[[ RAW DATA, beginning ]]

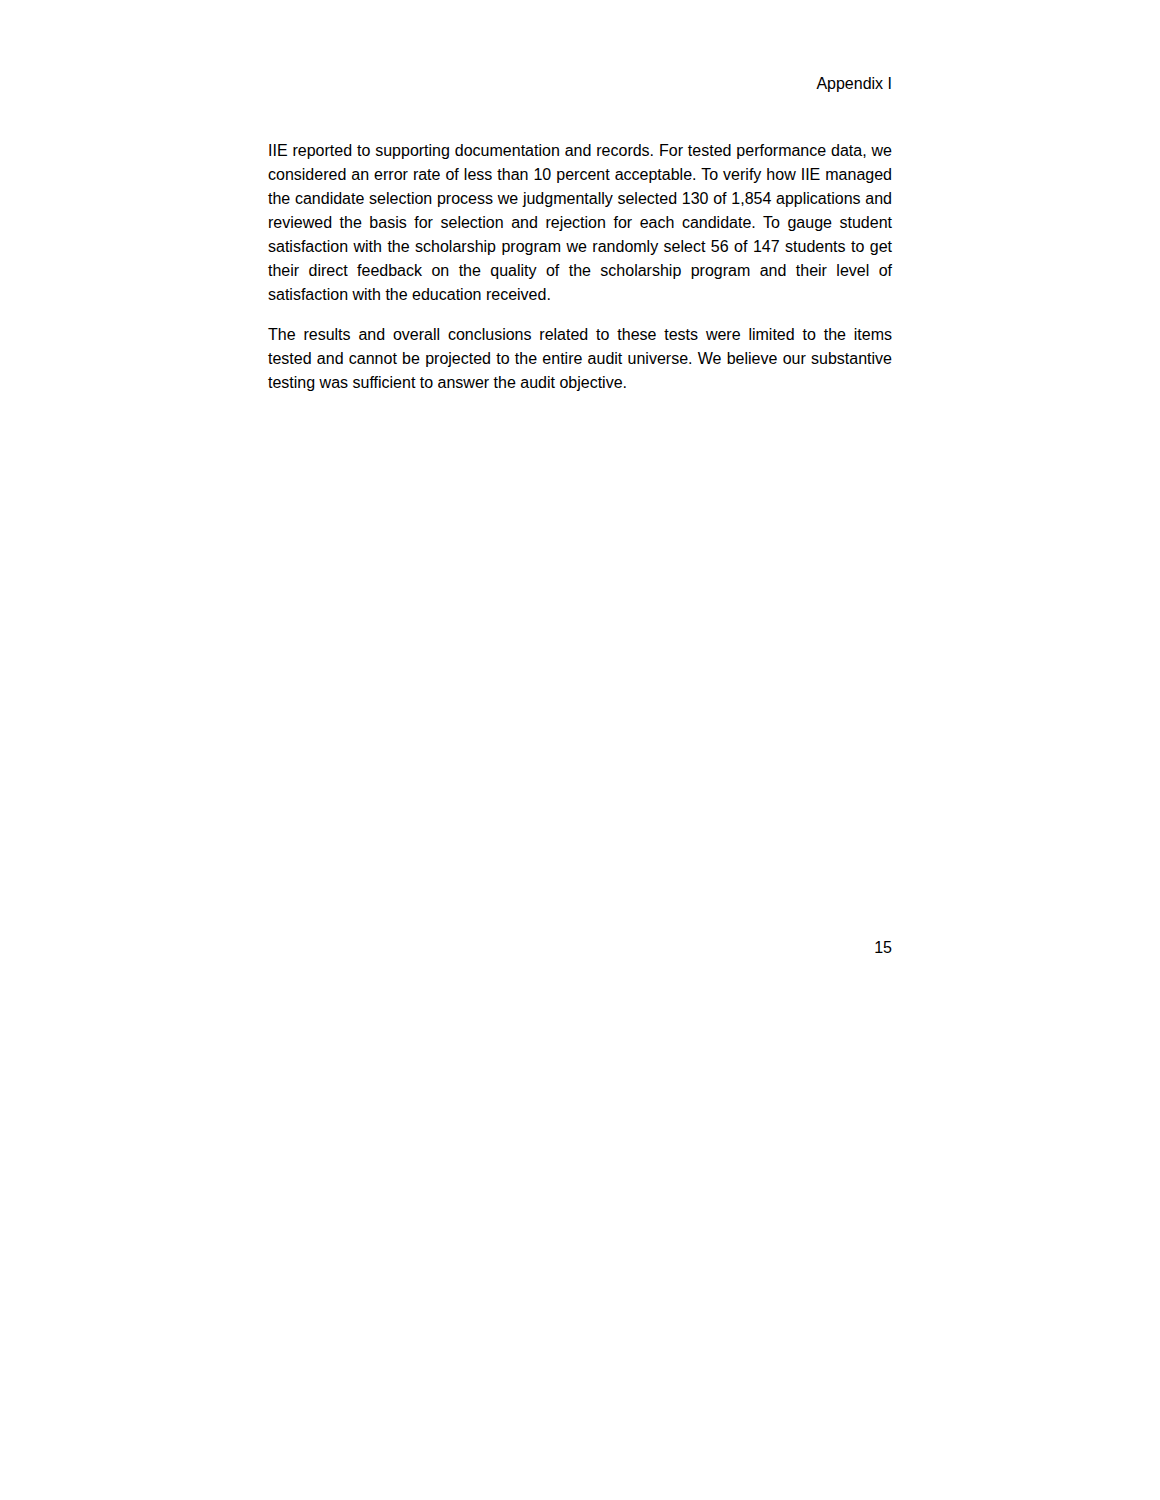Appendix I
IIE reported to supporting documentation and records. For tested performance data, we considered an error rate of less than 10 percent acceptable. To verify how IIE managed the candidate selection process we judgmentally selected 130 of 1,854 applications and reviewed the basis for selection and rejection for each candidate. To gauge student satisfaction with the scholarship program we randomly select 56 of 147 students to get their direct feedback on the quality of the scholarship program and their level of satisfaction with the education received.
The results and overall conclusions related to these tests were limited to the items tested and cannot be projected to the entire audit universe. We believe our substantive testing was sufficient to answer the audit objective.
15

[[ RAW DATA, end ]]

ASSIGNMENT:
Return exactly the lines of the listing that run from the one containing "The results and" through the last, and no others.

ANSWER SECTION:
The results and overall conclusions related to these tests were limited to the items tested and cannot be projected to the entire audit universe. We believe our substantive testing was sufficient to answer the audit objective.
15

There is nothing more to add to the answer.